**TASK DESCRIPTION:** Word for word, reproduce the data that follows.

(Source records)
---

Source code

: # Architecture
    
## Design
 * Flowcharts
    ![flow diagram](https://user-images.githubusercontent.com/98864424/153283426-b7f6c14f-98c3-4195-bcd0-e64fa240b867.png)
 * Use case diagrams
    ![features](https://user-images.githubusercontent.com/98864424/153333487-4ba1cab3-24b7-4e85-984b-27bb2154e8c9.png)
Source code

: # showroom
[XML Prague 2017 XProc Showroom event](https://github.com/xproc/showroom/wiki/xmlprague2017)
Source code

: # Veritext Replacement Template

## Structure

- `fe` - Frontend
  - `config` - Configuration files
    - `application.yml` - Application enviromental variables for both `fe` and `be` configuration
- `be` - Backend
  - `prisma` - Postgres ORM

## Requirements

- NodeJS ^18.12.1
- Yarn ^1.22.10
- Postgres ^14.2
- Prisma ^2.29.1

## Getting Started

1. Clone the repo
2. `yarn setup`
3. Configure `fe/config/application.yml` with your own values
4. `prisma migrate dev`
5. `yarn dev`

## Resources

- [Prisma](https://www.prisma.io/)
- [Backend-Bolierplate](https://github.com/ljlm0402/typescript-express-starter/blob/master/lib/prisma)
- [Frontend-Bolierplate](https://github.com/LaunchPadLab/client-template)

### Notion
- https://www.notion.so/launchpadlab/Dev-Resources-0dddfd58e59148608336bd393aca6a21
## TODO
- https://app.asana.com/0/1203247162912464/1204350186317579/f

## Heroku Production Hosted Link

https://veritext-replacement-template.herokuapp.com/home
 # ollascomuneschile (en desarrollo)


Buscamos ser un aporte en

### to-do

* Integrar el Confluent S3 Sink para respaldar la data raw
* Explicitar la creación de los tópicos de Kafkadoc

---

**RESPONSE AREA:**
Source code

: # Architecture
    
## Design
 * Flowcharts
    ![flow diagram](https://user-images.githubusercontent.com/98864424/153283426-b7f6c14f-98c3-4195-bcd0-e64fa240b867.png)
 * Use case diagrams
    ![features](https://user-images.githubusercontent.com/98864424/153333487-4ba1cab3-24b7-4e85-984b-27bb2154e8c9.png)
Source code

: # showroom
[XML Prague 2017 XProc Showroom event](https://github.com/xproc/showroom/wiki/xmlprague2017)
Source code

: # Veritext Replacement Template

## Structure

- `fe` - Frontend
  - `config` - Configuration files
    - `application.yml` - Application enviromental variables for both `fe` and `be` configuration
- `be` - Backend
  - `prisma` - Postgres ORM

## Requirements

- NodeJS ^18.12.1
- Yarn ^1.22.10
- Postgres ^14.2
- Prisma ^2.29.1

## Getting Started

1. Clone the repo
2. `yarn setup`
3. Configure `fe/config/application.yml` with your own values
4. `prisma migrate dev`
5. `yarn dev`

## Resources

- [Prisma](https://www.prisma.io/)
- [Backend-Bolierplate](https://github.com/ljlm0402/typescript-express-starter/blob/master/lib/prisma)
- [Frontend-Bolierplate](https://github.com/LaunchPadLab/client-template)

### Notion
- https://www.notion.so/launchpadlab/Dev-Resources-0dddfd58e59148608336bd393aca6a21
## TODO
- https://app.asana.com/0/1203247162912464/1204350186317579/f

## Heroku Production Hosted Link

https://veritext-replacement-template.herokuapp.com/home
 # ollascomuneschile (en desarrollo)


Buscamos ser un aporte en

### to-do

* Integrar el Confluent S3 Sink para respaldar la data raw
* Explicitar la creación de los tópicos de Kafkadoc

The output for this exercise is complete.